Kleve: Abschied der zwei Legenden
VON LUDGER DISTELKAMP - zuletzt aktualisiert: 01.02.2010Kleve (RPO). Die Könige des Zwiegesprächs im Kleverland: Paul Dirmeier und Helmut Schumacher verlassen nach 40 Jahren die Schwanenfunker-Bühne. Neues Heimatlied: Eine Sternstunde für Stefan Quinkertz mit seiner Ballade an Kleve.

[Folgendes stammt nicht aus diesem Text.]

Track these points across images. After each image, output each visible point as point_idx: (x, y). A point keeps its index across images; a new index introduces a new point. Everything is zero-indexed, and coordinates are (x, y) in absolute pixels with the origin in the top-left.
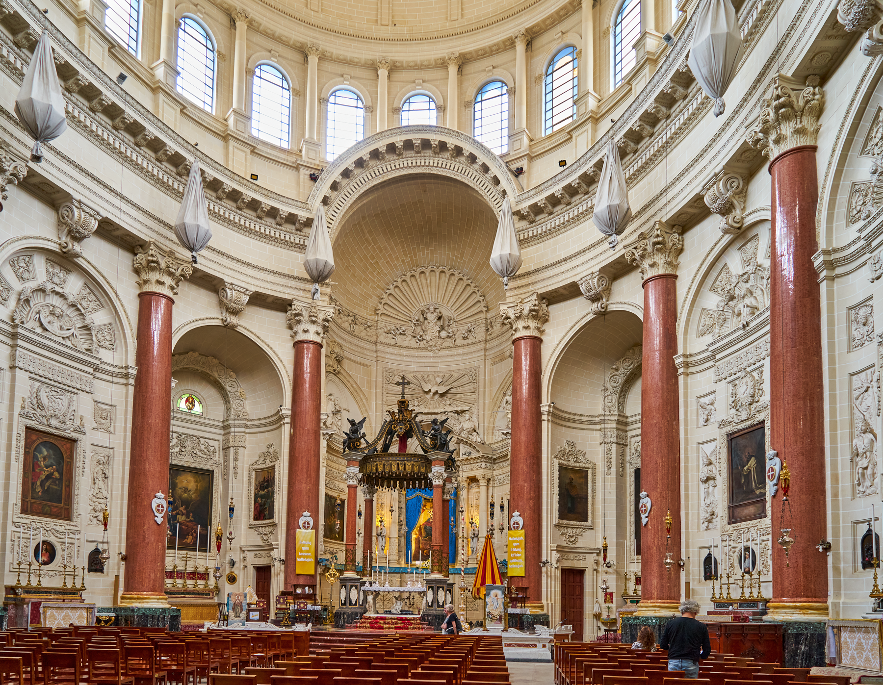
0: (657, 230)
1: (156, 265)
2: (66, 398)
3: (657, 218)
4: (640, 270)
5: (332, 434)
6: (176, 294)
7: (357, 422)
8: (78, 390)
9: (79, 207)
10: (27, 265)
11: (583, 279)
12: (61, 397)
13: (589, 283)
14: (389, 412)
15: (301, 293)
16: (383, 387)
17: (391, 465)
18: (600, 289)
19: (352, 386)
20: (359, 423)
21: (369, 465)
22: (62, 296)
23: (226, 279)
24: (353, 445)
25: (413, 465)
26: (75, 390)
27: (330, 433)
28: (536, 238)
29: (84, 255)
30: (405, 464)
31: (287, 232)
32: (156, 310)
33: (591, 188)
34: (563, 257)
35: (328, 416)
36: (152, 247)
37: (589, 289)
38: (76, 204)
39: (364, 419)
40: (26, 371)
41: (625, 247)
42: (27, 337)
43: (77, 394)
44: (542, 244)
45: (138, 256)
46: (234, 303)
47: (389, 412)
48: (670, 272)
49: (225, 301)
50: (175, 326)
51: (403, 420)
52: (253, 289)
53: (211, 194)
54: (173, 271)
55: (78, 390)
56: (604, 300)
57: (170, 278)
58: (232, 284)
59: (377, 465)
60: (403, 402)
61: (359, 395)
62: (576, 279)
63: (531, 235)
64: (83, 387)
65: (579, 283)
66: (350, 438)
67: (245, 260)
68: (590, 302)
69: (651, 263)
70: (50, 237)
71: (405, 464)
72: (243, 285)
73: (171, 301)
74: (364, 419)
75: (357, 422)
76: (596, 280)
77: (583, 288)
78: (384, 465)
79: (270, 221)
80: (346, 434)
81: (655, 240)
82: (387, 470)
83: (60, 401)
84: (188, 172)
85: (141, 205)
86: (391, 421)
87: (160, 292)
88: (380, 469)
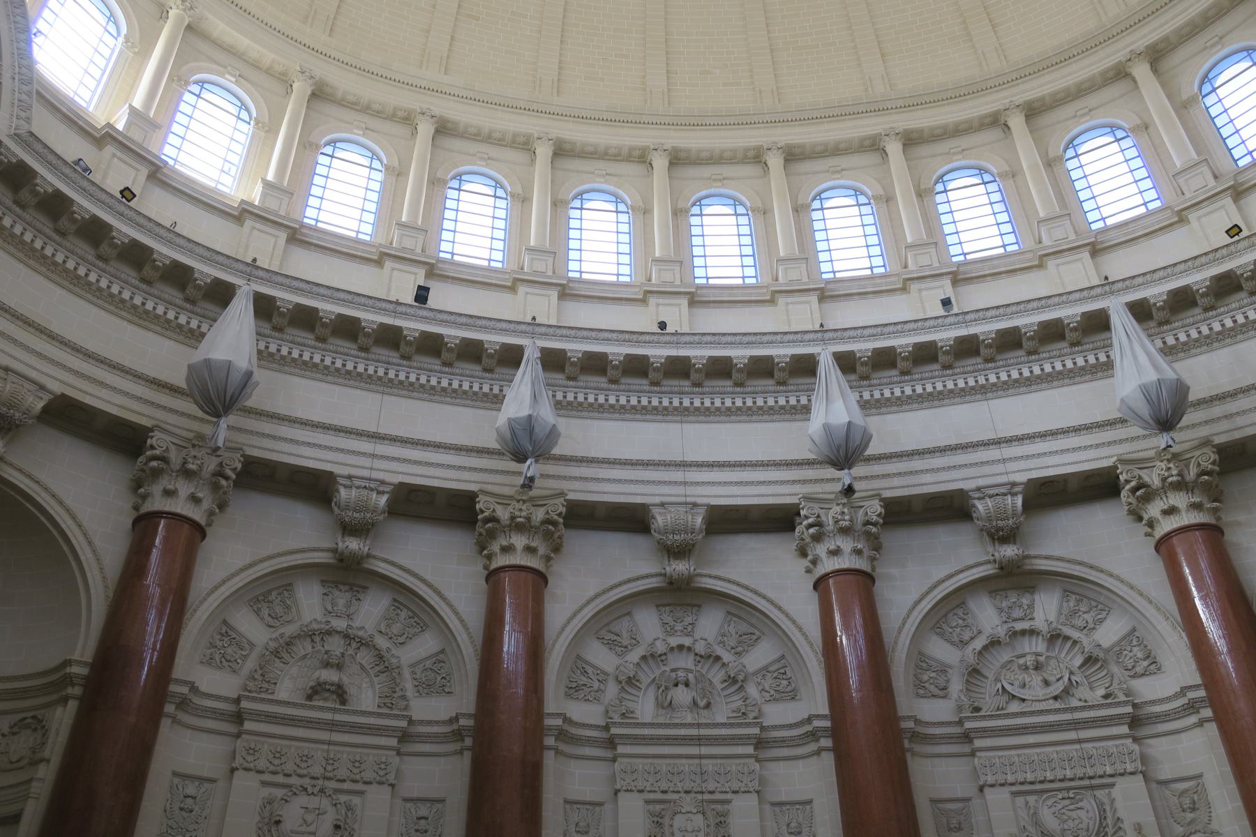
2: (1088, 803)
8: (1112, 776)
9: (982, 495)
10: (964, 620)
12: (1080, 804)
22: (994, 643)
26: (1104, 781)
29: (1032, 553)
38: (976, 496)
40: (1002, 785)
42: (984, 730)
43: (1112, 785)
55: (1112, 776)
64: (1120, 768)
70: (971, 562)
83: (1082, 813)
85: (1088, 421)
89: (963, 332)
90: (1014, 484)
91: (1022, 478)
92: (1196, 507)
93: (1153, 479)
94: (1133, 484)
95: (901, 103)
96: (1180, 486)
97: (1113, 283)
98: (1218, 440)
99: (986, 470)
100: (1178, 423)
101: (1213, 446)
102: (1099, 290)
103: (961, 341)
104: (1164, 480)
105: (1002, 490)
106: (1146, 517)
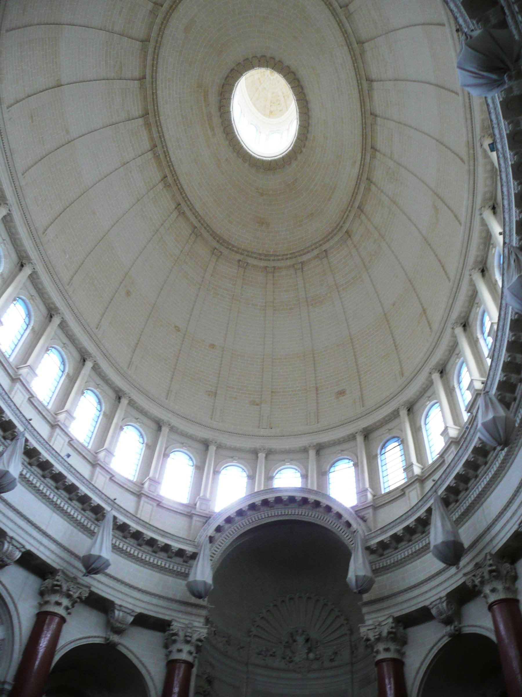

Sie waren vier Jahrzehnte die unangefochtenen Meister des brillanten Wortspiels. Di-Schu war ihr Markenbegriff. Paul Dirmeier und Helmut Schumacher, die Legenden des Karnevals im Kleverland, treten von der Bühne ab. In dieser Session verabschiedet sich das Duo von seinem Publikum, das bei der ersten Schwanenfunker-Sitzung in der Klever Stadthalle mit stehenden Ovationen den Königen des Zwiegesprächs dankte. Der Begriff Zwiegespräch werde immer in Verbindung mit Di-Schu bleiben, würdigte Sitzungspräsident Fred Quinkertz die herausragende Leistung des Duos in 40 Jahren. Aber auch ohne den früher stets sehnsüchtig erwarteten Auftritt von Di-Schu gab es bei der Traditionsgesellschaft karnevalistische Schwingungen im Giga-Hertz-Bereich mit Show, heimatverbundenem Humor, Pflege der Mundart, wunderbaren Kostümen und herrlichen Bühnenbildern.
Heimspiel
Ein fulminantes Heimspiel hatte Kleves Prinz Jochen "der Funkende" beim Einmarsch in die Funkersitzung. Im nächsten Jahr steht er wieder als Techniker hinter der Bühne. 80 Schwanenfunker (von 81 Mitgliedern) waren bei der Sitzung im Einsatz, darunter Pit Verfers, der nach 40 Jahren hinter der Bühne Abschied nahm.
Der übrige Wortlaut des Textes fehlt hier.